▶ [Your objective]:
Whatever the records contain, reproduce all of them exactly.

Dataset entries

^^^^^^^^

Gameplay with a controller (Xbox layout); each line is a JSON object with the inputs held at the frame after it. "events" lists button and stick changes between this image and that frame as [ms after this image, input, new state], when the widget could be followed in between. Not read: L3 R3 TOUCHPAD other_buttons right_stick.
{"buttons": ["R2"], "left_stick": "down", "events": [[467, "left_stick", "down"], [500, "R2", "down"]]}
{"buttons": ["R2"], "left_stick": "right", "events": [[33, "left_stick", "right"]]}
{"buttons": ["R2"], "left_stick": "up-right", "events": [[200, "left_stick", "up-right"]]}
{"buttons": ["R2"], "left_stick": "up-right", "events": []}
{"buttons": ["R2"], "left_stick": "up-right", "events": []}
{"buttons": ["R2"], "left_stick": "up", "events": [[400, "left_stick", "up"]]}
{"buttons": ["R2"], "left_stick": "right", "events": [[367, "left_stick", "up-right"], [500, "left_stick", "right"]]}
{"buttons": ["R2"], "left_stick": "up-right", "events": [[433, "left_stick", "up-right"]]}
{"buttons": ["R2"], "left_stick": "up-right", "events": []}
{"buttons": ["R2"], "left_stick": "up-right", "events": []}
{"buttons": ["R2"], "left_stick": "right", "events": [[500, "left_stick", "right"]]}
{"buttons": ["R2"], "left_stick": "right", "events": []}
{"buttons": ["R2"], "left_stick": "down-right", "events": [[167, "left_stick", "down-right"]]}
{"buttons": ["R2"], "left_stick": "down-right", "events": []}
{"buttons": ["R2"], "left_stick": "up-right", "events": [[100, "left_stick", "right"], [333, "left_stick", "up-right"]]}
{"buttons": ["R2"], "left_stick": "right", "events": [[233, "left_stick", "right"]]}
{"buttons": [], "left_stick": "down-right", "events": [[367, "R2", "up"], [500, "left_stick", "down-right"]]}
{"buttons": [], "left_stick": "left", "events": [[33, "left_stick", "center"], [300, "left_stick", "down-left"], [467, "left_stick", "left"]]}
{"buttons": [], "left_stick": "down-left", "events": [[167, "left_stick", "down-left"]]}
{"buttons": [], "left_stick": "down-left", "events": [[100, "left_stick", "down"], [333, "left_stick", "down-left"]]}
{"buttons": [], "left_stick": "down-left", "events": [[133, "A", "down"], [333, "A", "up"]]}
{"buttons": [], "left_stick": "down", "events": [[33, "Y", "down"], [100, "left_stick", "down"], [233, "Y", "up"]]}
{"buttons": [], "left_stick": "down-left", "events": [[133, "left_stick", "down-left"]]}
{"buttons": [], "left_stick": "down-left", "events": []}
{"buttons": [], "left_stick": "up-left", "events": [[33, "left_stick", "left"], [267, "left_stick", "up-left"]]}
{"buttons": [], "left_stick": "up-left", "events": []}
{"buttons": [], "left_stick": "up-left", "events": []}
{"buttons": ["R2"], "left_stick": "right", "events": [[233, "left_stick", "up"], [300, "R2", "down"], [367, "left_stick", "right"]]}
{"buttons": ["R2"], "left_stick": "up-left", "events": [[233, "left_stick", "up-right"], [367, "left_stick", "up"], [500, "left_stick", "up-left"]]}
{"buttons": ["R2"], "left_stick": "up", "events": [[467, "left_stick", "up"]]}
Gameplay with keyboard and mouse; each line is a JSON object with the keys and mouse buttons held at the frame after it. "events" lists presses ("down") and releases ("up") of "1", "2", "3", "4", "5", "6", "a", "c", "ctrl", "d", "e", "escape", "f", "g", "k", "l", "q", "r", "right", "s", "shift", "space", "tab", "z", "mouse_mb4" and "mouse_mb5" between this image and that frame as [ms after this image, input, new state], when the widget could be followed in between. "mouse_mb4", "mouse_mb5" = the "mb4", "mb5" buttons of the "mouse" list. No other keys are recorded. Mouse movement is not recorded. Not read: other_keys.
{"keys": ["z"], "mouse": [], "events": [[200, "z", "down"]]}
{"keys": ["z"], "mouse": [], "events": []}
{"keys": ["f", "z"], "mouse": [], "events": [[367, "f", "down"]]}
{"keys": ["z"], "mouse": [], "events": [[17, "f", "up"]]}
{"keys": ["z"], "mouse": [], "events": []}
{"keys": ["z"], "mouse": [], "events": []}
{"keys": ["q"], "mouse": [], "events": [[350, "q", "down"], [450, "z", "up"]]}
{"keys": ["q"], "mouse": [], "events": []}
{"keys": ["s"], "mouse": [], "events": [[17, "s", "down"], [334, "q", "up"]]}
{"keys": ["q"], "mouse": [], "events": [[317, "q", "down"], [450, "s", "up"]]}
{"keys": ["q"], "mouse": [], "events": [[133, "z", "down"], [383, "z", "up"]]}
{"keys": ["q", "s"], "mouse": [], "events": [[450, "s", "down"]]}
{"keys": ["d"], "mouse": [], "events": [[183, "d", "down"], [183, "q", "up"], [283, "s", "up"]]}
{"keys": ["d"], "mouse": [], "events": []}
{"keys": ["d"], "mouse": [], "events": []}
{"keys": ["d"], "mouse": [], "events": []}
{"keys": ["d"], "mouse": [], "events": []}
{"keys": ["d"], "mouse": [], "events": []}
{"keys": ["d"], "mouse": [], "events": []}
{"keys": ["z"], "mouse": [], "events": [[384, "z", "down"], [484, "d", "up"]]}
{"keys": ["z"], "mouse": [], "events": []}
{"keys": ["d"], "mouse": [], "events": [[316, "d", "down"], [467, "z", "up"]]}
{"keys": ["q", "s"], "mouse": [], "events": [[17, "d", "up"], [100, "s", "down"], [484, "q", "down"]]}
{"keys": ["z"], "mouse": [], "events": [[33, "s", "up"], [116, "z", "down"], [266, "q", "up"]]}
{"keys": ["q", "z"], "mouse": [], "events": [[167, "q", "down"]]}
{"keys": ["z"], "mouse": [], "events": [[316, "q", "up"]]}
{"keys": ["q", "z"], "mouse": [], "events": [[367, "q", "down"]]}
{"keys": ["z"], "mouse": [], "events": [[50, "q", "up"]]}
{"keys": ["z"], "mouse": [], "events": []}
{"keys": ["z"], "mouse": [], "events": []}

^^^^^^^^

▶ [Solution to the exercise]:
Gameplay with a controller (Xbox layout); each line is a JSON object with the inputs held at the frame after it. "events" lists button and stick changes between this image and that frame as [ms after this image, input, new state], when the widget could be followed in between. Not read: L3 R3 TOUCHPAD other_buttons right_stick.
{"buttons": ["R2"], "left_stick": "down", "events": [[467, "left_stick", "down"], [500, "R2", "down"]]}
{"buttons": ["R2"], "left_stick": "right", "events": [[33, "left_stick", "right"]]}
{"buttons": ["R2"], "left_stick": "up-right", "events": [[200, "left_stick", "up-right"]]}
{"buttons": ["R2"], "left_stick": "up-right", "events": []}
{"buttons": ["R2"], "left_stick": "up-right", "events": []}
{"buttons": ["R2"], "left_stick": "up", "events": [[400, "left_stick", "up"]]}
{"buttons": ["R2"], "left_stick": "right", "events": [[367, "left_stick", "up-right"], [500, "left_stick", "right"]]}
{"buttons": ["R2"], "left_stick": "up-right", "events": [[433, "left_stick", "up-right"]]}
{"buttons": ["R2"], "left_stick": "up-right", "events": []}
{"buttons": ["R2"], "left_stick": "up-right", "events": []}
{"buttons": ["R2"], "left_stick": "right", "events": [[500, "left_stick", "right"]]}
{"buttons": ["R2"], "left_stick": "right", "events": []}
{"buttons": ["R2"], "left_stick": "down-right", "events": [[167, "left_stick", "down-right"]]}
{"buttons": ["R2"], "left_stick": "down-right", "events": []}
{"buttons": ["R2"], "left_stick": "up-right", "events": [[100, "left_stick", "right"], [333, "left_stick", "up-right"]]}
{"buttons": ["R2"], "left_stick": "right", "events": [[233, "left_stick", "right"]]}
{"buttons": [], "left_stick": "down-right", "events": [[367, "R2", "up"], [500, "left_stick", "down-right"]]}
{"buttons": [], "left_stick": "left", "events": [[33, "left_stick", "center"], [300, "left_stick", "down-left"], [467, "left_stick", "left"]]}
{"buttons": [], "left_stick": "down-left", "events": [[167, "left_stick", "down-left"]]}
{"buttons": [], "left_stick": "down-left", "events": [[100, "left_stick", "down"], [333, "left_stick", "down-left"]]}
{"buttons": [], "left_stick": "down-left", "events": [[133, "A", "down"], [333, "A", "up"]]}
{"buttons": [], "left_stick": "down", "events": [[33, "Y", "down"], [100, "left_stick", "down"], [233, "Y", "up"]]}
{"buttons": [], "left_stick": "down-left", "events": [[133, "left_stick", "down-left"]]}
{"buttons": [], "left_stick": "down-left", "events": []}
{"buttons": [], "left_stick": "up-left", "events": [[33, "left_stick", "left"], [267, "left_stick", "up-left"]]}
{"buttons": [], "left_stick": "up-left", "events": []}
{"buttons": [], "left_stick": "up-left", "events": []}
{"buttons": ["R2"], "left_stick": "right", "events": [[233, "left_stick", "up"], [300, "R2", "down"], [367, "left_stick", "right"]]}
{"buttons": ["R2"], "left_stick": "up-left", "events": [[233, "left_stick", "up-right"], [367, "left_stick", "up"], [500, "left_stick", "up-left"]]}
{"buttons": ["R2"], "left_stick": "up", "events": [[467, "left_stick", "up"]]}
Gameplay with keyboard and mouse; each line is a JSON object with the keys and mouse buttons held at the frame after it. "events" lists presses ("down") and releases ("up") of "1", "2", "3", "4", "5", "6", "a", "c", "ctrl", "d", "e", "escape", "f", "g", "k", "l", "q", "r", "right", "s", "shift", "space", "tab", "z", "mouse_mb4" and "mouse_mb5" between this image and that frame as [ms after this image, input, new state], when the widget could be followed in between. "mouse_mb4", "mouse_mb5" = the "mb4", "mb5" buttons of the "mouse" list. No other keys are recorded. Mouse movement is not recorded. Not read: other_keys.
{"keys": ["z"], "mouse": [], "events": [[200, "z", "down"]]}
{"keys": ["z"], "mouse": [], "events": []}
{"keys": ["f", "z"], "mouse": [], "events": [[367, "f", "down"]]}
{"keys": ["z"], "mouse": [], "events": [[17, "f", "up"]]}
{"keys": ["z"], "mouse": [], "events": []}
{"keys": ["z"], "mouse": [], "events": []}
{"keys": ["q"], "mouse": [], "events": [[350, "q", "down"], [450, "z", "up"]]}
{"keys": ["q"], "mouse": [], "events": []}
{"keys": ["s"], "mouse": [], "events": [[17, "s", "down"], [334, "q", "up"]]}
{"keys": ["q"], "mouse": [], "events": [[317, "q", "down"], [450, "s", "up"]]}
{"keys": ["q"], "mouse": [], "events": [[133, "z", "down"], [383, "z", "up"]]}
{"keys": ["q", "s"], "mouse": [], "events": [[450, "s", "down"]]}
{"keys": ["d"], "mouse": [], "events": [[183, "d", "down"], [183, "q", "up"], [283, "s", "up"]]}
{"keys": ["d"], "mouse": [], "events": []}
{"keys": ["d"], "mouse": [], "events": []}
{"keys": ["d"], "mouse": [], "events": []}
{"keys": ["d"], "mouse": [], "events": []}
{"keys": ["d"], "mouse": [], "events": []}
{"keys": ["d"], "mouse": [], "events": []}
{"keys": ["z"], "mouse": [], "events": [[384, "z", "down"], [484, "d", "up"]]}
{"keys": ["z"], "mouse": [], "events": []}
{"keys": ["d"], "mouse": [], "events": [[316, "d", "down"], [467, "z", "up"]]}
{"keys": ["q", "s"], "mouse": [], "events": [[17, "d", "up"], [100, "s", "down"], [484, "q", "down"]]}
{"keys": ["z"], "mouse": [], "events": [[33, "s", "up"], [116, "z", "down"], [266, "q", "up"]]}
{"keys": ["q", "z"], "mouse": [], "events": [[167, "q", "down"]]}
{"keys": ["z"], "mouse": [], "events": [[316, "q", "up"]]}
{"keys": ["q", "z"], "mouse": [], "events": [[367, "q", "down"]]}
{"keys": ["z"], "mouse": [], "events": [[50, "q", "up"]]}
{"keys": ["z"], "mouse": [], "events": []}
{"keys": ["z"], "mouse": [], "events": []}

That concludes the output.